Unterschiedliche Begriffe für sich überschneidende Phänomene
„Woran denke ich, wenn ich den Begriff ‚geistlicher Missbrauch‘ höre?“ Mit dieser Frage eröffnet Christian Städter den Nachmittag. Bei Brainstorming und Austausch in Kleingruppen wird den Theologiestudierenden schnell deutlich, dass es sich bei der Thematik um ein weites, unübersichtliches Feld handelt: Machtmissbrauch, psychologischer, psychischer und emotionaler Missbrauch, geistlicher, religiöser und spiritueller Missbrauch, Gewissensmissbrauch – die Bandbreite an Begrifflichkeiten ist groß. Es gibt unterschiedliche Begriffe für sich überschneidende Phänomene. Städter weist darauf hin, dass eins allen Begriffen gemeinsam sei: Die Strategien, die Täterinnen und Täter anwenden, sind meist unsichtbar.
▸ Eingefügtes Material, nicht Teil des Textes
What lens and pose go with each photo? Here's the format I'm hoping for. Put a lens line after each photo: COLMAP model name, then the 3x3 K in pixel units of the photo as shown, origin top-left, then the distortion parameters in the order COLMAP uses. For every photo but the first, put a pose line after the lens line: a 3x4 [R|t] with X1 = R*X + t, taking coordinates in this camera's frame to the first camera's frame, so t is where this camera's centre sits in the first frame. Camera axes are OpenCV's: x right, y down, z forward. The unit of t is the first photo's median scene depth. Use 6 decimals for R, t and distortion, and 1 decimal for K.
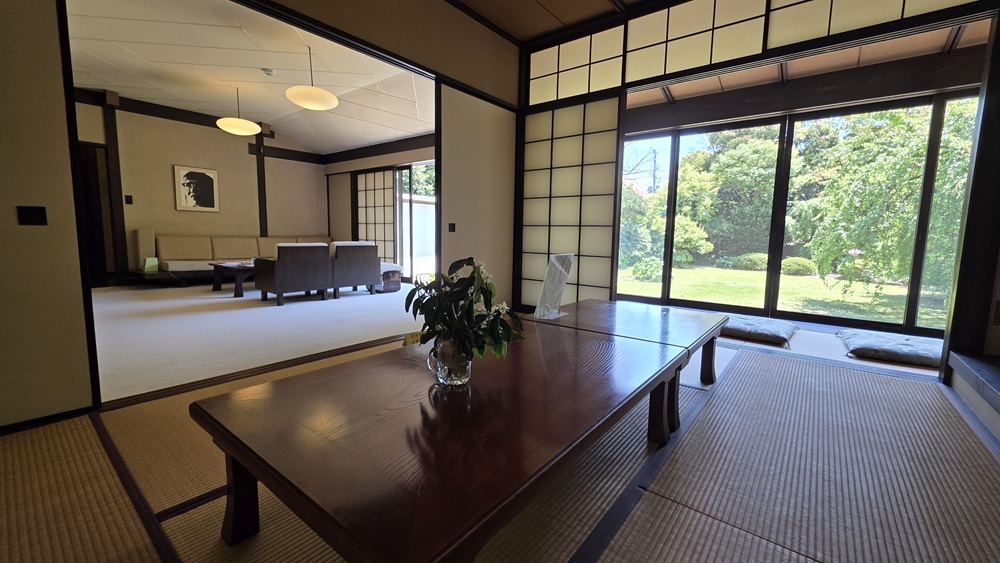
lens RADIAL K [[396.3, 0, 500.0], [0, 396.3, 281.5], [0, 0, 1]] dist [0.000397, 0.000165]
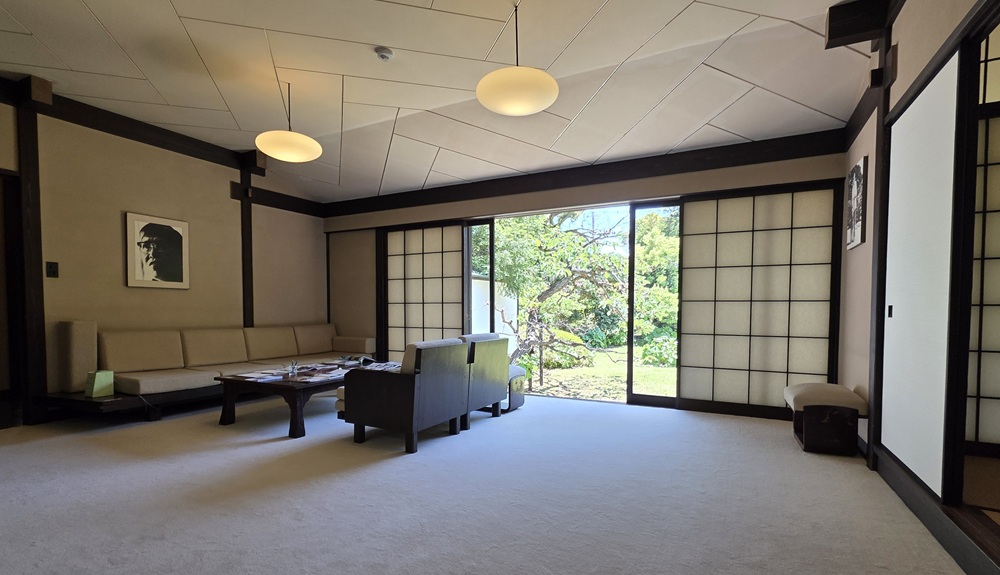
lens RADIAL K [[479.1, 0, 498.2], [0, 479.1, 334.8], [0, 0, 1]] dist [0.001259, -0.000120]
pose [[0.986241, -0.028220, 0.162889, -0.372061], [0.039373, 0.997065, -0.065656, -0.038246], [-0.160558, 0.071166, 0.984457, 0.203867]]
Geistlicher Missbrauch „im Namen Gottes“
Was unterscheidet nun aber den geistlichen Missbrauch, von dem im kirchlichen Kontext die Rede ist, von den anderen Formen des geistigen Missbrauchs? Städter verdeutlicht in seinem anschließenden Impulsvortrag: Während psychologischer, psychischer und emotionaler Missbrauch im Kontext der Familie, des Arbeitsplatzes oder der peer group geschehe, habe geistlicher Missbrauch ein Proprium: Er geschieht im Namen Gottes in einem geistlichen Kontext. Seelsorgerinnen und Seelsorger werden zu Täterinnen und Tätern und verletzen die geistliche Selbstbestimmung der Opfer, das Recht also, über die eigene Spiritualität und Sinnsuche frei zu entscheiden.
Die Liste von typischen Mitteln, mit denen dieser geistliche Missbrauch ausgeübt werde, sei lang. Dazu gehöre vor allem, dass der Täter oder die Täterin sich (subtil) zwischen das Opfer und Gott setze, ihm quasi authentisch den Willen Gottes für das eigene Leben auslege. Der Täter oder die Täterin treffe (direkt oder indirekt) anstelle des Opfers dessen Lebensentscheidungen. Oft werde das Opfer in eine bestimmte geistliche Praxis hineingedrängt und müsse beispielsweise eine bestimmte charismatische Heiligenfigur bis ins letzte imitieren. Geistlicher Missbrauch sei häufig ein subtiler, unsichtbarer Prozess, bei dem das Opfer immer mehr emotional abhängig von der Täterperson werde.